As retailers learned, saving a few bucks on merchandise but not having it to sell (especially if it’s perishable, seasonal, or fashion-oriented merchandise that gets old fast) is a recipe for killing customer loyalty and deep discounts or write-offs when the merchandise finally arrives.
Thus, the old model of a world-girdling Supply Chain, with suppliers concentrated in one part of the world that send containers of goods across thousands of miles of blue water to feed a few central distribution centers located near major consumer regions, must give way to a shorter, fatter, ‘Supply Web.’
What Is a Supply Web?
A Supply Web comprises a larger number of on-shore, near-shore, friend-shore, and perhaps ‘farm-shore’ suppliers feeding smaller order quantities to a larger number of geographically-dispersed distribution hubs.

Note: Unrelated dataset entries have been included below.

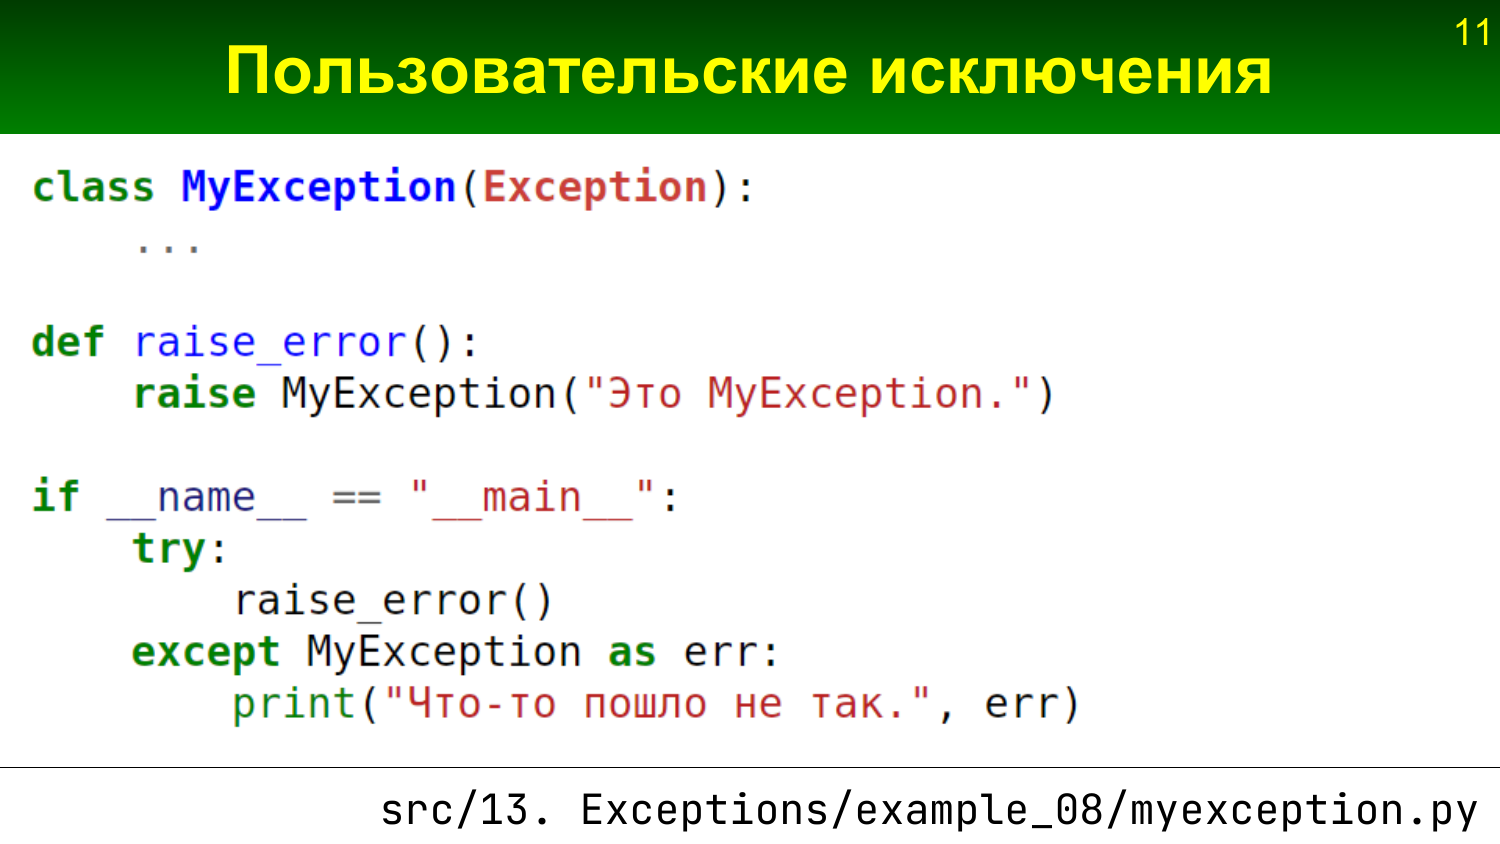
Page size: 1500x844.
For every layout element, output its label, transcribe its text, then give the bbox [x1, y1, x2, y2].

title Пользовательские исключения [75, 19, 1426, 115]
picture [19, 153, 1093, 735]
title src/13. Exceptions/example_08/myexception.py [6, 765, 1495, 844]
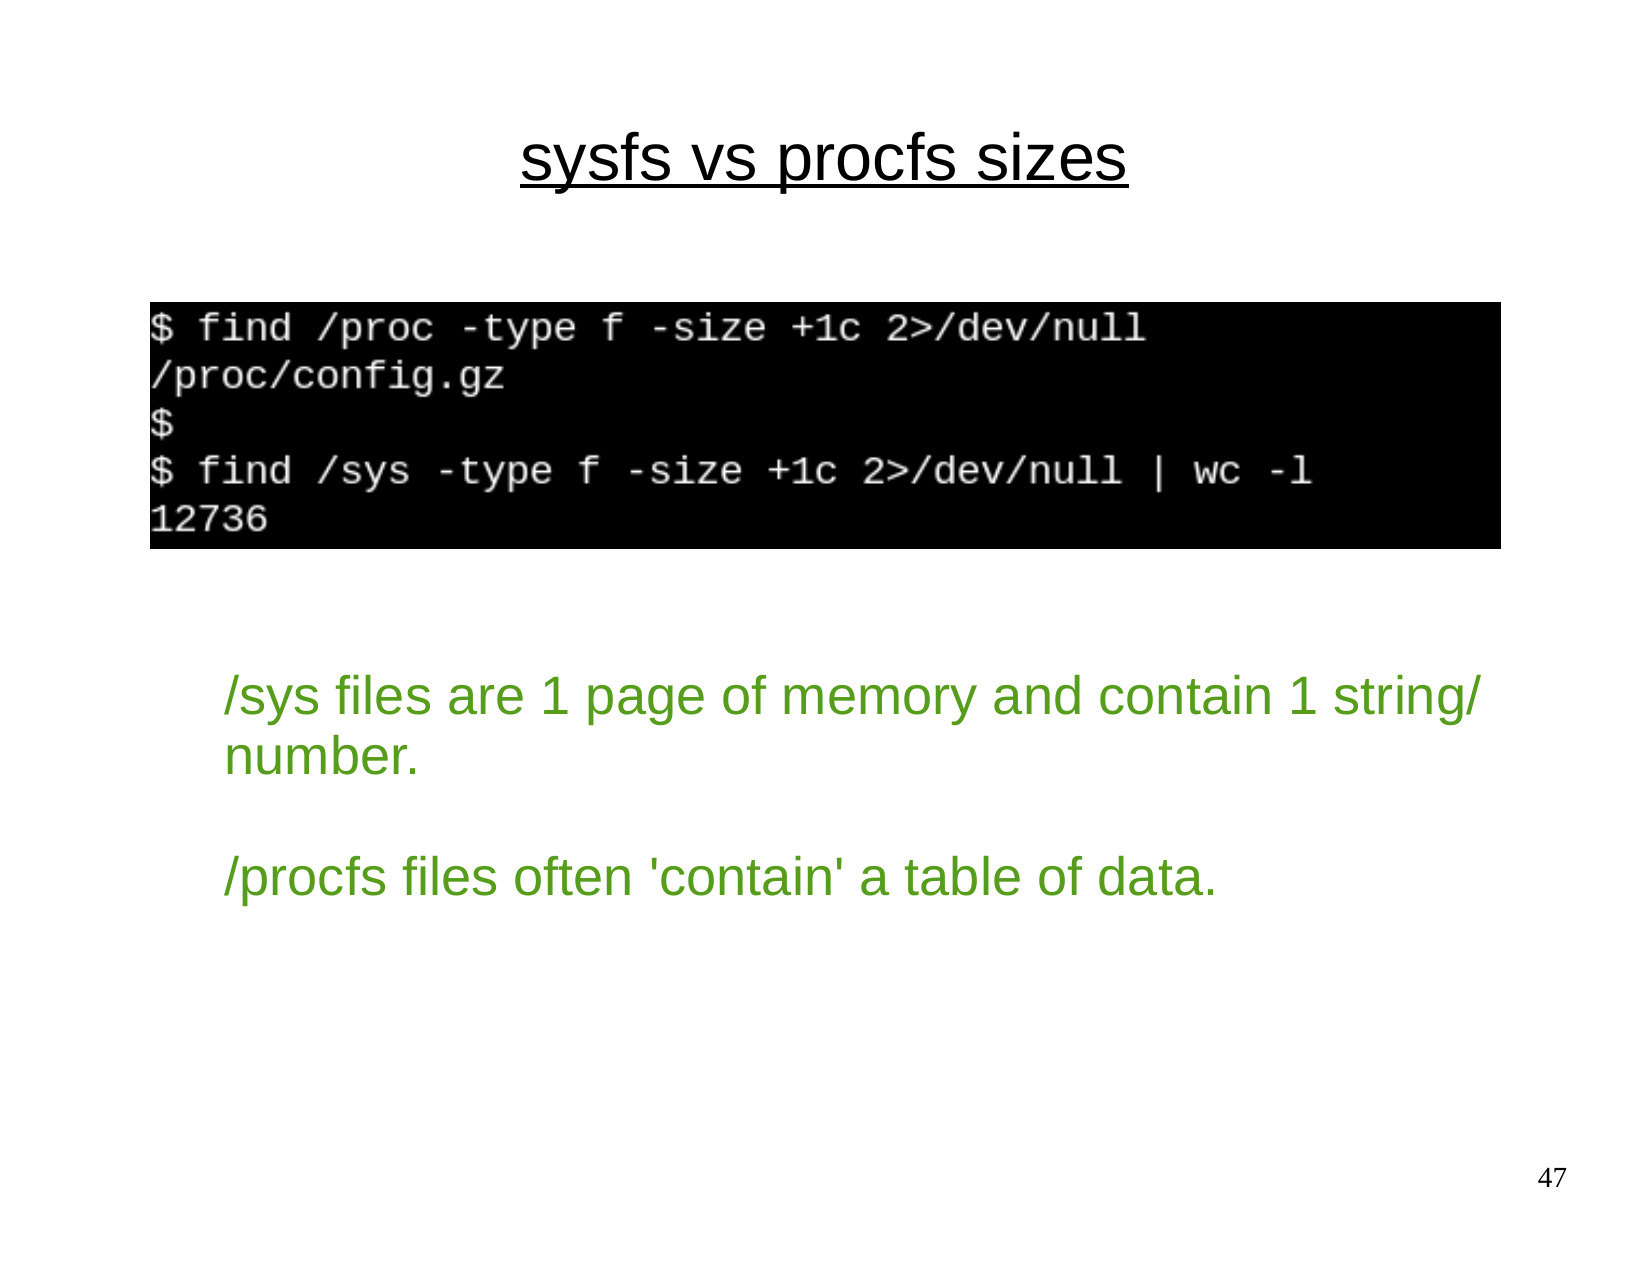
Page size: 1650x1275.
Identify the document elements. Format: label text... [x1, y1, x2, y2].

With a Supply Web, you’re less dependent on distant plants potentially located in less-than-friendly countries. You source from multiple plants to minimize delays in the event of a health disruption or other types of disruptions. Goods move faster from source to distribution centers. If you planned well, at least some goods can move by truck or rail in a pinch. Greater dispersion among distribution centers reduce the risk of regional disturbances in local markets.
From a process and technology perspective, you’re trading lead time and perhaps labor and material cost for flexibility and reduced risk. You’re also increasing the number of alternatives: more plants, more distribution centers, and more potential routes among locations. That means an investment in sophisticated Order, Warehouse, and Transportation Management applications, as well as in people skilled in using these tools to optimize a complex Supply Web.
Final Thoughts
Wouldn’t it be nice for retailers to have the right product mix, in the right places, at the right time? Higher Volume multiplied by better Margin gives you top-line revenue and investors like that. And customers like feeling comfortable that you’ll have products on the shelves that they want, whether it’s toilet paper or seasonal merchandise.
Expect disruption for the foreseeable future and have a plan to manage through it. Customer loyalty is a terrible thing to squander!